As the answer, give a copy of each line below that includes the word "está".
(RECORDS SUPPLIED)
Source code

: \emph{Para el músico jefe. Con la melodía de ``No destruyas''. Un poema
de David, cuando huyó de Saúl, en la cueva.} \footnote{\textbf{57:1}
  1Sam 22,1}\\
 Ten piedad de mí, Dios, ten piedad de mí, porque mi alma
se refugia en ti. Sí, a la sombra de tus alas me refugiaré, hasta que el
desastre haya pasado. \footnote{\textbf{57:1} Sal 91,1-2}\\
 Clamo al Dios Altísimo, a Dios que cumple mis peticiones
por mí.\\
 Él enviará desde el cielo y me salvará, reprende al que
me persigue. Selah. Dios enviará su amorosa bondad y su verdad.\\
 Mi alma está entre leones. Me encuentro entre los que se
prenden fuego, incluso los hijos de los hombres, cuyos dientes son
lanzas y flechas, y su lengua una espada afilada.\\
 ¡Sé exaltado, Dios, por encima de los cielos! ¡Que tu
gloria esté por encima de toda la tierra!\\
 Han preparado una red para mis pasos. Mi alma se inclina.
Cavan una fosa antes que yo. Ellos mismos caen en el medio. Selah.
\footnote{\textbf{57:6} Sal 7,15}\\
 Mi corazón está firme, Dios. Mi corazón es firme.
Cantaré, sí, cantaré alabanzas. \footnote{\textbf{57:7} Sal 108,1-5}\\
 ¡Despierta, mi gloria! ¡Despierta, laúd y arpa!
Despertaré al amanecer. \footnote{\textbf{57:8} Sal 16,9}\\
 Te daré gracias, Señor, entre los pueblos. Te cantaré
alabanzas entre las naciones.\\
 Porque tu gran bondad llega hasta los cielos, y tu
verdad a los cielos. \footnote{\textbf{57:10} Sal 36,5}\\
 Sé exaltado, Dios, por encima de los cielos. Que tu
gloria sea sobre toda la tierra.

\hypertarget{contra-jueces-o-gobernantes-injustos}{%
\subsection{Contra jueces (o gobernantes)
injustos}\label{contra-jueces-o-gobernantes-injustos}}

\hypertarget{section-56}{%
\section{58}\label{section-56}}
(End RECORDS SUPPLIED)
(RECORDS SUPPLIED)
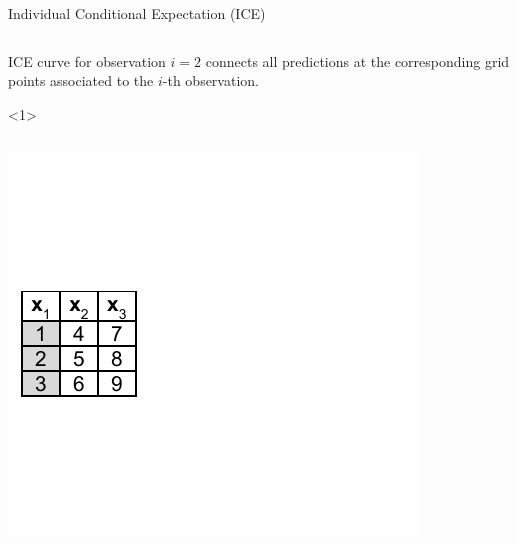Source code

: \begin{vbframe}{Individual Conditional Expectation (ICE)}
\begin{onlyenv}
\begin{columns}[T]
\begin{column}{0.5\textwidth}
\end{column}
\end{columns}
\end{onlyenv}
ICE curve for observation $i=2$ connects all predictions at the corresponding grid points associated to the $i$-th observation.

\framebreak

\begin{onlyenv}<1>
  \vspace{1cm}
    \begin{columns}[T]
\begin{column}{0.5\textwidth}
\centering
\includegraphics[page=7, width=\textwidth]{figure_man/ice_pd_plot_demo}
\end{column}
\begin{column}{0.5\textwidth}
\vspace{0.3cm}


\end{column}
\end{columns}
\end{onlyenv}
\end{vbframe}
(End RECORDS SUPPLIED)
▶ **ANSWER AREA**
 Mi alma está entre leones. Me encuentro entre los que se
 Mi corazón está firme, Dios. Mi corazón es firme.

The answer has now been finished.